Task instructions: Wherever the word "each" shows up in the data, report the line it sits in.

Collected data

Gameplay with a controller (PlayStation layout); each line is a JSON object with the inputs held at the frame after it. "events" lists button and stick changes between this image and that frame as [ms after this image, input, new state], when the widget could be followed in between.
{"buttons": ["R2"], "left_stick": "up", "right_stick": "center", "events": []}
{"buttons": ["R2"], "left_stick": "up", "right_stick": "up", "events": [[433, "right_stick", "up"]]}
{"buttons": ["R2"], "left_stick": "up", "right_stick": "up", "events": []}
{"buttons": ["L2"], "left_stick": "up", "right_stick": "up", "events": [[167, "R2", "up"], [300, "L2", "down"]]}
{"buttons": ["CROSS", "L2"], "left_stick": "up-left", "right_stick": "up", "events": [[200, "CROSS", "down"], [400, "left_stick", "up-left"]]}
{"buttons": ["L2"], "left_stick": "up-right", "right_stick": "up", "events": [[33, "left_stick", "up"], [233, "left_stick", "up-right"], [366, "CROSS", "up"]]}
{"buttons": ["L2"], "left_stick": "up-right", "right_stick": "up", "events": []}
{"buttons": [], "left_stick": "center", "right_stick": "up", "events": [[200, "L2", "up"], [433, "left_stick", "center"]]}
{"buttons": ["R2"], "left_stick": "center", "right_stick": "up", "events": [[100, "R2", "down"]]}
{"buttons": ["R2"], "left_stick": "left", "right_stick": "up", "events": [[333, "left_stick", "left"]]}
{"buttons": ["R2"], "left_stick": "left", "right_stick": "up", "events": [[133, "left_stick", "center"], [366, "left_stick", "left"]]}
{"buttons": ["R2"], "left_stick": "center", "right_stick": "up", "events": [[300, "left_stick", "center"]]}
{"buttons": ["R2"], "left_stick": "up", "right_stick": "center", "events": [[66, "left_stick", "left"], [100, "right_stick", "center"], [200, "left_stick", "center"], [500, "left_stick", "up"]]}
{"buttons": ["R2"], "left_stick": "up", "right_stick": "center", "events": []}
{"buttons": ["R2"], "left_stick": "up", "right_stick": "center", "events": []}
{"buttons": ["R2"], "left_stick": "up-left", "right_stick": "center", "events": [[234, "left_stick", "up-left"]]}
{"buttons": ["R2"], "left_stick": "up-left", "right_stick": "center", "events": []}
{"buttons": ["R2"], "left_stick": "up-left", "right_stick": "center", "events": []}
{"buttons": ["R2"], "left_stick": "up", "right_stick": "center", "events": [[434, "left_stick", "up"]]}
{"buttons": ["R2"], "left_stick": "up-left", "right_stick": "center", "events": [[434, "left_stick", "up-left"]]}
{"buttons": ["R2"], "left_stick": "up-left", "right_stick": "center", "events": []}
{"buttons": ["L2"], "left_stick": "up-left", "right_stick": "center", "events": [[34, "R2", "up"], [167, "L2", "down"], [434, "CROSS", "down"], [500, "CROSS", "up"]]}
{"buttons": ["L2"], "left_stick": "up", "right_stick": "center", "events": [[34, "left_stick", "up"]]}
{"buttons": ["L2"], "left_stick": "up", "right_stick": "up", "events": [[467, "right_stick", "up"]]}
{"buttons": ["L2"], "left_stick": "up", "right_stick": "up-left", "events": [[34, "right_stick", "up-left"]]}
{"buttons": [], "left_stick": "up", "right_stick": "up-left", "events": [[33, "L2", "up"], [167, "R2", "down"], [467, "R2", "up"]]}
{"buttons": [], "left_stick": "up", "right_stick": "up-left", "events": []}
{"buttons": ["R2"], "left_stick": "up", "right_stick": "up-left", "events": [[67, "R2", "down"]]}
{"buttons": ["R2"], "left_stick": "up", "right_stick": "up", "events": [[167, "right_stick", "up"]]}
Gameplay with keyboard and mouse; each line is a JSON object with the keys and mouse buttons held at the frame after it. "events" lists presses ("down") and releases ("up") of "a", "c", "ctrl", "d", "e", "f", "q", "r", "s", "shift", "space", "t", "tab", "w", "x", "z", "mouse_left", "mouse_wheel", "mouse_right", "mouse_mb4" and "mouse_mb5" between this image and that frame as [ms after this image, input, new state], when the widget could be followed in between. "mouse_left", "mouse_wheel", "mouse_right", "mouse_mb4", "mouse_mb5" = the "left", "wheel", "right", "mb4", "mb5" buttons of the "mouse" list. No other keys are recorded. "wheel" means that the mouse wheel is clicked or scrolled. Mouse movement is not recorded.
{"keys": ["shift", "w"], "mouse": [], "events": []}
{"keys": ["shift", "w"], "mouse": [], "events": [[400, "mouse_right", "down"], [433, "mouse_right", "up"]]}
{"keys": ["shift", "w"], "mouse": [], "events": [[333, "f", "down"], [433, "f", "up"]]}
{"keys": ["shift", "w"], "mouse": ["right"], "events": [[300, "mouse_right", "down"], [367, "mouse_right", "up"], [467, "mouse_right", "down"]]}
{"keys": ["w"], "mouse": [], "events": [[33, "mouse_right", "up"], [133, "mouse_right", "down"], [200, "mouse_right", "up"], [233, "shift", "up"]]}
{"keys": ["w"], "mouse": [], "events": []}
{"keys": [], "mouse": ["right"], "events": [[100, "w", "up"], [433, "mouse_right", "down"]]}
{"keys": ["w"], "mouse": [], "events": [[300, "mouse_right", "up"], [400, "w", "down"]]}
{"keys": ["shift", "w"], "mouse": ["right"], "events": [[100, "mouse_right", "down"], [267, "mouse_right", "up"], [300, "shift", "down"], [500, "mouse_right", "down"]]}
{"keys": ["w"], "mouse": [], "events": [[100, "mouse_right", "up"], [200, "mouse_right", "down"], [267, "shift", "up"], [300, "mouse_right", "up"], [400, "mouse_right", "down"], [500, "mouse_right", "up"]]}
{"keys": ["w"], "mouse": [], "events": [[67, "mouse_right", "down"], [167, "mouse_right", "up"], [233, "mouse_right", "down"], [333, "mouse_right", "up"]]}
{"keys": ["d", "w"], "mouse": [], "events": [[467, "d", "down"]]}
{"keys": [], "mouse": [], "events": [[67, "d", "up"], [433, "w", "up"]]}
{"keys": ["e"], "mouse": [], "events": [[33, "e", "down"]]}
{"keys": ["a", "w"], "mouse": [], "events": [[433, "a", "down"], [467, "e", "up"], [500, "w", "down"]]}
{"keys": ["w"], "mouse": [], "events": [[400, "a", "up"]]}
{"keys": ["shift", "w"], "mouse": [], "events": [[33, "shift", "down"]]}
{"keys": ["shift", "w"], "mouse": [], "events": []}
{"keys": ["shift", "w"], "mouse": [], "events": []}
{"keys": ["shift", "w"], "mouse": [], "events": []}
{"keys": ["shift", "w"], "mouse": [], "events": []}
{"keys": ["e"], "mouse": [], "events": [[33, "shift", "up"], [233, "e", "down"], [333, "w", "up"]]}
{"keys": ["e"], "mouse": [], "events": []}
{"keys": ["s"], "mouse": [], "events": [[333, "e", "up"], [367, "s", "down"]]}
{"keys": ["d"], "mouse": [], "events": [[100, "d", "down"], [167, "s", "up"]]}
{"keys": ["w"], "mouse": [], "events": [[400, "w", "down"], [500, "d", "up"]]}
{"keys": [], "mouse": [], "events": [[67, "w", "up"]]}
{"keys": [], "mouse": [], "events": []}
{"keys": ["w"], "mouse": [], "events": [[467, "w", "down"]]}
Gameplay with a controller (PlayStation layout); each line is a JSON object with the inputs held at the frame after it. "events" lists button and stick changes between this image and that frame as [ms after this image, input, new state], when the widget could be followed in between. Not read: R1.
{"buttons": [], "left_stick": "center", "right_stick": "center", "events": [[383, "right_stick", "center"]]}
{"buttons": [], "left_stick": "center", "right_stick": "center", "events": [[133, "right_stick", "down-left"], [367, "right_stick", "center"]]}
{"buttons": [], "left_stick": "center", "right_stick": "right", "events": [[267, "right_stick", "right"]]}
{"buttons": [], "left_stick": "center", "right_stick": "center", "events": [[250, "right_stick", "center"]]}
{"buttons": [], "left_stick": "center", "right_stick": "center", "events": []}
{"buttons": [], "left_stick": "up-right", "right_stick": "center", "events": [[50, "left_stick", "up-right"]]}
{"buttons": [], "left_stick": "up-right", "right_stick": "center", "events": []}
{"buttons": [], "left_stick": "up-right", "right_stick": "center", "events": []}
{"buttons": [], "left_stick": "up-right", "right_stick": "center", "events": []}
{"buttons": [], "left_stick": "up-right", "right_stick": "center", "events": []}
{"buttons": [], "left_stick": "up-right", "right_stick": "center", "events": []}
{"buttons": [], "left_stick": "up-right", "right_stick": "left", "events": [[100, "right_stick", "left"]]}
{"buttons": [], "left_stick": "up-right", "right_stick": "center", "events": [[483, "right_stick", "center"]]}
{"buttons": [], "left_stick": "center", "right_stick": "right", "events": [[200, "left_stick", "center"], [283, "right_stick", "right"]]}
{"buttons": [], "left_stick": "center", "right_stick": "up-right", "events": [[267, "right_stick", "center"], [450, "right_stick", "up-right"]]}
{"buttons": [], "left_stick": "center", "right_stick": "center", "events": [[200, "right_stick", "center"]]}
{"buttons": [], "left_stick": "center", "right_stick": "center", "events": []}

Problem solution:
Gameplay with a controller (PlayStation layout); each line is a JSON object with the inputs held at the frame after it. "events" lists button and stick changes between this image and that frame as [ms after this image, input, new state], when the widget could be followed in between.
Gameplay with keyboard and mouse; each line is a JSON object with the keys and mouse buttons held at the frame after it. "events" lists presses ("down") and releases ("up") of "a", "c", "ctrl", "d", "e", "f", "q", "r", "s", "shift", "space", "t", "tab", "w", "x", "z", "mouse_left", "mouse_wheel", "mouse_right", "mouse_mb4" and "mouse_mb5" between this image and that frame as [ms after this image, input, new state], when the widget could be followed in between. "mouse_left", "mouse_wheel", "mouse_right", "mouse_mb4", "mouse_mb5" = the "left", "wheel", "right", "mb4", "mb5" buttons of the "mouse" list. No other keys are recorded. "wheel" means that the mouse wheel is clicked or scrolled. Mouse movement is not recorded.
Gameplay with a controller (PlayStation layout); each line is a JSON object with the inputs held at the frame after it. "events" lists button and stick changes between this image and that frame as [ms after this image, input, new state], when the widget could be followed in between. Not read: R1.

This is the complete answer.